We have not been shy about the fact that AI platforms should pay publishers for their content and that content must be appropriately attributed. This deal is a testament to the great work OpenAI is doing on both fronts to partner with creators and publishers and ensure a healthy Internet for the future.

However, not all publishers are satisfied. End of 2023, the New York Times is suing OpenAI and Microsoft for unauthorized use of its content to train ChatGPT. News Corp, Reuters and others say they are still in licensing talks with OpenAI and its peers. Clearly, more bridge-building work remains.

Uncharted Technological, Legal and Ethical Territory

OpenAI's approach to data and AI prioritizes empowering creators, respecting content owners, and collaborating with partners to build AI systems that benefit humanity as a whole. With tools like Media Manager, new products and features, and innovative publisher partnerships, they are working to establish higher standards and more sustainable economic models for the AI ecosystem.

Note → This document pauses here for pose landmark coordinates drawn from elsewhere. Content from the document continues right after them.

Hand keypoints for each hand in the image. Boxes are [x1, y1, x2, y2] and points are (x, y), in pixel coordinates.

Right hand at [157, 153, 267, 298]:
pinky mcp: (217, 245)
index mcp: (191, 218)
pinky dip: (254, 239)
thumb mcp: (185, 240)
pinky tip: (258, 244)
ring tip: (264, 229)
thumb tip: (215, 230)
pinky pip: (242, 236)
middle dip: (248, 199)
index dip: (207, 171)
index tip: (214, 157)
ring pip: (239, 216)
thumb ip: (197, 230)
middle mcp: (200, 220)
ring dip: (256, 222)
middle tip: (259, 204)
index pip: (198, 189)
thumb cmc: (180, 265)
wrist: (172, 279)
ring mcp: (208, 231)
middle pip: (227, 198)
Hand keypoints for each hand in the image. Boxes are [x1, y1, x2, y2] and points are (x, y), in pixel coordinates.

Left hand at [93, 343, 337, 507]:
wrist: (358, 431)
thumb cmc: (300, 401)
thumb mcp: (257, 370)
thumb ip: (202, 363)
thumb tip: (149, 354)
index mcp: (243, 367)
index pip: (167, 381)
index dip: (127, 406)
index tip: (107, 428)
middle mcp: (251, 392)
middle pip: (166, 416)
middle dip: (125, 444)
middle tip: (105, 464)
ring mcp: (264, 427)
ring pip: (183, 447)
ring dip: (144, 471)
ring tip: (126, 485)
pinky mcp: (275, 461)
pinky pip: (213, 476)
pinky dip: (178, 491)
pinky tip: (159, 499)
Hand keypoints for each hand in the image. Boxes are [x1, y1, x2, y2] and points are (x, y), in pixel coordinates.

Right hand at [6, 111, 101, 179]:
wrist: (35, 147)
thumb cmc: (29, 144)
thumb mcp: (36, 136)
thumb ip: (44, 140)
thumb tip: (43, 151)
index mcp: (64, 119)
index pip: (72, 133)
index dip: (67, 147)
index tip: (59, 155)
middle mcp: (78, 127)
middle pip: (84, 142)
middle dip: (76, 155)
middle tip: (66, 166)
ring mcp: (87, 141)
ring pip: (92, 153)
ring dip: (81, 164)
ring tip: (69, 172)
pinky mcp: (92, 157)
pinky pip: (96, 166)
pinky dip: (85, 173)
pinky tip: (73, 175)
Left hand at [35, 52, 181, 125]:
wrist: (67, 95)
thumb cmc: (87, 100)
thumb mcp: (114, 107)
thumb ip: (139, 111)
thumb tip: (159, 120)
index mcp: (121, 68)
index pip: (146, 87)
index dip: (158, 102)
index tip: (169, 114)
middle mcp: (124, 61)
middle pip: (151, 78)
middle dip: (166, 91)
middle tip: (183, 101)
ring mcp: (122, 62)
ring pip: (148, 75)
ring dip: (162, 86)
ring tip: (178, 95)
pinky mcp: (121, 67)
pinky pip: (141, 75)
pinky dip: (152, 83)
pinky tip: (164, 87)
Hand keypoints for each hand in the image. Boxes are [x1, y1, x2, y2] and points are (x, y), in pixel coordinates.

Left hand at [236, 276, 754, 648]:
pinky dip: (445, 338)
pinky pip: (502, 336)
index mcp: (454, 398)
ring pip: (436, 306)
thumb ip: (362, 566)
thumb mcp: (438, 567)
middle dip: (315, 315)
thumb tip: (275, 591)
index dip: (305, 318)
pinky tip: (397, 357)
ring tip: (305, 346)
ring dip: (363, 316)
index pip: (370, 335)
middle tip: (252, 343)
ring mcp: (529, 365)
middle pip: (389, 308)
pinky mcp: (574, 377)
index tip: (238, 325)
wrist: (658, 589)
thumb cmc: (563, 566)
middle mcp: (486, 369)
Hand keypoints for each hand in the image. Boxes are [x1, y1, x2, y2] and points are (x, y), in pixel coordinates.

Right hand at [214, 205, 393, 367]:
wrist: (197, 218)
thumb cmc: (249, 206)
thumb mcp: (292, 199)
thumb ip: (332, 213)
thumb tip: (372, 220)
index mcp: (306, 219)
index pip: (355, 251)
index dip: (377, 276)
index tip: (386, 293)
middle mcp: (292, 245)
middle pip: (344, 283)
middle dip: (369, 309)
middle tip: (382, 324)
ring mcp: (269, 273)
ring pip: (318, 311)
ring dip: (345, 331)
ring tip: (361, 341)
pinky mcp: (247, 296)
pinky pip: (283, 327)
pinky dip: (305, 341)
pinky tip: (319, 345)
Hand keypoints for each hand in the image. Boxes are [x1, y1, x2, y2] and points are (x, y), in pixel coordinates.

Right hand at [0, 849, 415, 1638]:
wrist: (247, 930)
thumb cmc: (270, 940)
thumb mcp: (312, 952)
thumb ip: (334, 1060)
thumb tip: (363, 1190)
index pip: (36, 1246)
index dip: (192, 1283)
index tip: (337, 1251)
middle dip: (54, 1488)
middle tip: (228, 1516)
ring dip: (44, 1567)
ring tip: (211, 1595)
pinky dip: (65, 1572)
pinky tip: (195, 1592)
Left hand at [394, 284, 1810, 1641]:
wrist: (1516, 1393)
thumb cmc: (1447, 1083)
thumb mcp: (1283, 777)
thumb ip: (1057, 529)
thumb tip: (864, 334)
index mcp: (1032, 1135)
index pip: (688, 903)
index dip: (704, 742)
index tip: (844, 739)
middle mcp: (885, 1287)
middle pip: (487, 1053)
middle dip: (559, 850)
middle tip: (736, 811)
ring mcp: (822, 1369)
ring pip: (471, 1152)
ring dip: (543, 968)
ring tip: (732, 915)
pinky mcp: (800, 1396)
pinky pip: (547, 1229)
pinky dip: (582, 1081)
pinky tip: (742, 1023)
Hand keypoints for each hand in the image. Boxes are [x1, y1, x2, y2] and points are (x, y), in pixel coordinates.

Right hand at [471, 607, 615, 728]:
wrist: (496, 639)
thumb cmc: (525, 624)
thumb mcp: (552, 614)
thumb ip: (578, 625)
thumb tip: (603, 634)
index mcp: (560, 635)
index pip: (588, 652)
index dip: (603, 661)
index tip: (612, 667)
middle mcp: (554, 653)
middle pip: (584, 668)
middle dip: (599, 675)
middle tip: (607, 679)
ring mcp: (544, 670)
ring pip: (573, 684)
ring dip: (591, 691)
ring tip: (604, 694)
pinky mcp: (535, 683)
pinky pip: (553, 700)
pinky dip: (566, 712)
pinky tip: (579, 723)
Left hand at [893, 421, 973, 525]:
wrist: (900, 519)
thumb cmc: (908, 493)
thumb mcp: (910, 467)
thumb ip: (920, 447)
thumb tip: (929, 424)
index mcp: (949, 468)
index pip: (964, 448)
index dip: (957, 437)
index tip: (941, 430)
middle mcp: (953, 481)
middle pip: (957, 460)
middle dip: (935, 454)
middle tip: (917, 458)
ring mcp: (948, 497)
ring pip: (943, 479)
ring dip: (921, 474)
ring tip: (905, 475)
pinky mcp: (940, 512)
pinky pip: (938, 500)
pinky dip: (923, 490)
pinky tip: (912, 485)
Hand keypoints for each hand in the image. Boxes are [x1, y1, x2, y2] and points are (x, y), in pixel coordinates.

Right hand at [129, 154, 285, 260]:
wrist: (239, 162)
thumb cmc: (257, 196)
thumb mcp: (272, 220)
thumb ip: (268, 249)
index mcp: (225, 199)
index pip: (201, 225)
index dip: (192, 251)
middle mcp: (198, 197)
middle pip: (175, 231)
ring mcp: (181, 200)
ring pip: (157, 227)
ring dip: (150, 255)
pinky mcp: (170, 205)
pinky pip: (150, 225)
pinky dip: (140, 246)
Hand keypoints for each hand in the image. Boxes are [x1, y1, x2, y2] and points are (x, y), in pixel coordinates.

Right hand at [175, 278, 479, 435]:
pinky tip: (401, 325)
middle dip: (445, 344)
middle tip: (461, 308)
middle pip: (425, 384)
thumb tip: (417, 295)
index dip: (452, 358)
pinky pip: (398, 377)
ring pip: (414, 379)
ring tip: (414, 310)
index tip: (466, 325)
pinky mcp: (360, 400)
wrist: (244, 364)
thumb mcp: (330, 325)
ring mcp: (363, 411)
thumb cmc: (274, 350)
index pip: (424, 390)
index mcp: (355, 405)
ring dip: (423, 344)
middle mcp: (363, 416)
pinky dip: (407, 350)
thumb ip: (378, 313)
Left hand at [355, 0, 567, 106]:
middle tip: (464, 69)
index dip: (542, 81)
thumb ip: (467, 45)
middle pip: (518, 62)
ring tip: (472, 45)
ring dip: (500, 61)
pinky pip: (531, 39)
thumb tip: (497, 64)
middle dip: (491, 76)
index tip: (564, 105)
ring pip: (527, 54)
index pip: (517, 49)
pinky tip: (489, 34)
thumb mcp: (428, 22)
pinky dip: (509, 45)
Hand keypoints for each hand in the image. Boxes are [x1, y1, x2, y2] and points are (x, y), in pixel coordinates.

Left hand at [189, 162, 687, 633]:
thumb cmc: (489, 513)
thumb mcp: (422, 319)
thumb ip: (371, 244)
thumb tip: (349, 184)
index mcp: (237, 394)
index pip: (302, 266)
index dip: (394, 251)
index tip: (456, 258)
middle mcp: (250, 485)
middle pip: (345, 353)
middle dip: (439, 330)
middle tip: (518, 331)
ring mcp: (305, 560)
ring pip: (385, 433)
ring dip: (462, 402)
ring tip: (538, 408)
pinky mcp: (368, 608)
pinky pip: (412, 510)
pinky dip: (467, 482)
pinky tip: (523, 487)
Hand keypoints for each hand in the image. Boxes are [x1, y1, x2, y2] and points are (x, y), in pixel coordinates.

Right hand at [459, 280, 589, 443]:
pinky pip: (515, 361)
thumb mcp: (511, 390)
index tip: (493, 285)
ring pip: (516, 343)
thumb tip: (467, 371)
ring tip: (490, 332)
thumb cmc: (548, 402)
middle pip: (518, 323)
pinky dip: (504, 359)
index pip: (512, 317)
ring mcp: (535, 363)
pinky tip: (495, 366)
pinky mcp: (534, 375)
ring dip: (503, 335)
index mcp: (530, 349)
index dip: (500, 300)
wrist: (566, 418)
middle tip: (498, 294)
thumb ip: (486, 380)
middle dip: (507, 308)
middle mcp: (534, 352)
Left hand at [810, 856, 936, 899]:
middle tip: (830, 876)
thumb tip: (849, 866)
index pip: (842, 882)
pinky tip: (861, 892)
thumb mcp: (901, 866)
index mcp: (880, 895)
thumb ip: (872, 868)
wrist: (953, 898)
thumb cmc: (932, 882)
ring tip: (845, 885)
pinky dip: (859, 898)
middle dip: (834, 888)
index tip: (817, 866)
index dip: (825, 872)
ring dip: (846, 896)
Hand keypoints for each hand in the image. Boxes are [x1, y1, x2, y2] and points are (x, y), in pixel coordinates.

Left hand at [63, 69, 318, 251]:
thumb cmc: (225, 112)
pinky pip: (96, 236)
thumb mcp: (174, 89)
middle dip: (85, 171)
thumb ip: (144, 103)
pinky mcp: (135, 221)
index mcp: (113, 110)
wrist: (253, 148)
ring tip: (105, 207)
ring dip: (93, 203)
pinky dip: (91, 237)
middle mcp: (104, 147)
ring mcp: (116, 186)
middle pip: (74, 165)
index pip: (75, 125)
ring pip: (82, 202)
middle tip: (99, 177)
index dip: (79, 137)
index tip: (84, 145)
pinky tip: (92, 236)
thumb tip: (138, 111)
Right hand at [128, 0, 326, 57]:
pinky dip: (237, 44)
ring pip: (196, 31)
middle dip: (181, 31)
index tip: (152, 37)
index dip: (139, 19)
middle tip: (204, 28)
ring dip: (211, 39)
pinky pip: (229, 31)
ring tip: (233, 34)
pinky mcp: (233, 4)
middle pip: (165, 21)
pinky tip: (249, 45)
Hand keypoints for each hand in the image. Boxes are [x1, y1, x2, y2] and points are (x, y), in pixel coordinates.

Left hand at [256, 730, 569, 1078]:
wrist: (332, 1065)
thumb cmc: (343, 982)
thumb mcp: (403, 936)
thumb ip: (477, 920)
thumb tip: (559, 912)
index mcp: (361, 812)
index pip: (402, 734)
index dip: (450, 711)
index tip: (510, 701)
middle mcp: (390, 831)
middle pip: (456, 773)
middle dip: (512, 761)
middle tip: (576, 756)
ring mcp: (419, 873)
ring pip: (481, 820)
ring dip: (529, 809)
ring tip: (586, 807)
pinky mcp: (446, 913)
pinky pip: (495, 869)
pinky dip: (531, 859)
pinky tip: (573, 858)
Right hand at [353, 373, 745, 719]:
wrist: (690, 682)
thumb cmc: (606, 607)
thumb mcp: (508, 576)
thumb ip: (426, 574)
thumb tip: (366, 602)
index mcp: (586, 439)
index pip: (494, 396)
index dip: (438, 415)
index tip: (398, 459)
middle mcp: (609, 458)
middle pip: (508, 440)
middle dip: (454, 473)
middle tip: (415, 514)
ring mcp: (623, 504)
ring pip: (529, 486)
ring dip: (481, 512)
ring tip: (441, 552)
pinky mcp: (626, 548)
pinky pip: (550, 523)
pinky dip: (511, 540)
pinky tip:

The road ahead is complex, as OpenAI and the broader AI community navigate uncharted technological, legal and ethical territory. But OpenAI's commitment to its principles and collaborative spirit offer a promising path forward. As CEO Sam Altman has said, "We will do our best to do the right thing, and we will work with others to figure out what that is." Through collaboration with creators, content owners, and regulators, OpenAI is working to build a future where AI expands opportunities for everyone while fostering healthy ecosystems and exploring new economic models.